The number of U.S. homes entering the foreclosure process because of nonpayment on mortgages rose to 130,511 in January, 25% more than in January 2006, according to data released Monday by Realtytrac Inc.
The foreclosure rate was one for every 886 U.S. households.
The 130,511 foreclosures is the highest monthly total since the firm began tracking national foreclosures two years ago. Foreclosures were up 19% compared with December.
This data set is only two years old, so reading too much into it is a bit dangerous. But, 25% is a big jump and too large to be considered statistical noise.
I also wanted to add that if memory serves, the national foreclosure rate is still pretty low by historical standards. If someone has a chart on an exact figure, please chime in.


4 comments:
You know dude there is more to the US economy and the bond market than just the housing market.
You know dude there is more to the US economy and the bond market than just the housing market.
In this recent growth period of the economy, the vast majority of jobs have been real estate related or public sector. There's been minimal growth in other aspects of the private sector.

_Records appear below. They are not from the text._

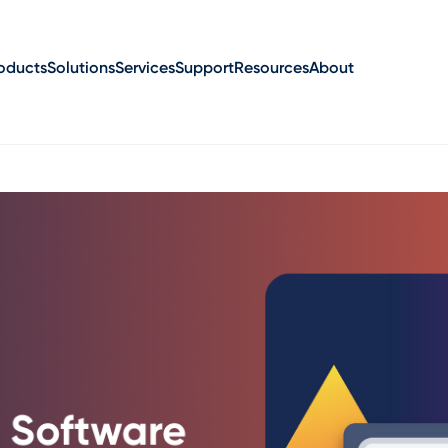
oducts
Solutions
Services
Support
Resources
About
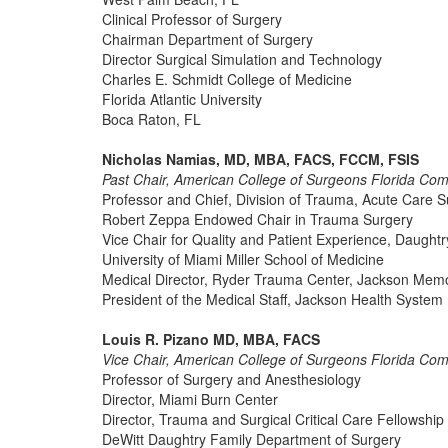
Clinical Professor of Surgery
Chairman Department of Surgery
Director Surgical Simulation and Technology
Charles E. Schmidt College of Medicine
Florida Atlantic University
Boca Raton, FL
Nicholas Namias, MD, MBA, FACS, FCCM, FSIS
Past Chair, American College of Surgeons Florida Co
Professor and Chief, Division of Trauma, Acute Care Su
Robert Zeppa Endowed Chair in Trauma Surgery
Vice Chair for Quality and Patient Experience, Daught
University of Miami Miller School of Medicine
Medical Director, Ryder Trauma Center, Jackson Memor
President of the Medical Staff, Jackson Health System
Louis R. Pizano MD, MBA, FACS
Vice Chair, American College of Surgeons Florida Co
Professor of Surgery and Anesthesiology
Director, Miami Burn Center
Director, Trauma and Surgical Critical Care Fellowshi
DeWitt Daughtry Family Department of Surgery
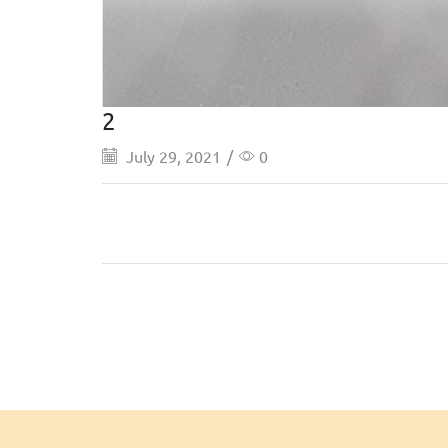
2
July 29, 2021
/
0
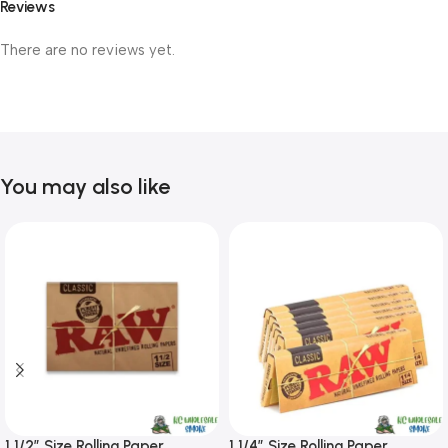
Reviews
There are no reviews yet.
You may also like
1 1/2″ Size Rolling Paper
1 1/4″ Size Rolling Paper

So while you can truthfully say that the bond/housing market isn't the be all end all of the economy, it has pretty much been the be all end all of our recent period of supposed growth. I say supposed because the whole thing was fueled by cheap money set up by fed policies and lax loan rules.
So that's why it's such a huge problem. Dot com stocks weren't the entirety of the economy in the late 90's but damn if those didn't lead the way into a recession in 2000.
The question I have in all of this is how interest rates are likely to be affected by all of what's going on. I would think that a collapsing housing market should lead to lower interest rates due to lower demand for loans.
It seems to me that the big thing keeping interest rates low right now is international demand for US treasuries. So I expect when that demand tapers off, which it eventually will, we'll see an increase in rates, though it's not clear how much or when.
My concern has been that we'd see high interest rates leading a housing down turn. That on top of over supply we'd have serious downward pressure on prices due to higher borrowing costs. While that's true to an extent right now I don't get the sense that it's the majority of the problem. We just appear to have an oversupply of property, particularly in the higher end segment of the market.
So any thoughts on this?
I actually don't think the biggest problem we have right now is the oversupply of property but rather the oversupply of dollars.
In fact, relative to dollar supply dollar demand has been waning for many years, forcing foreign central banks to be the buyers of last resort.
Also, one may argue that the "so called" housing bubble was a very natural reaction by people to protect themselves from dollar devaluation. Of course, it got crazy at the end there in 2005.
Median housing prices denominated in Gold are not historically very expensive.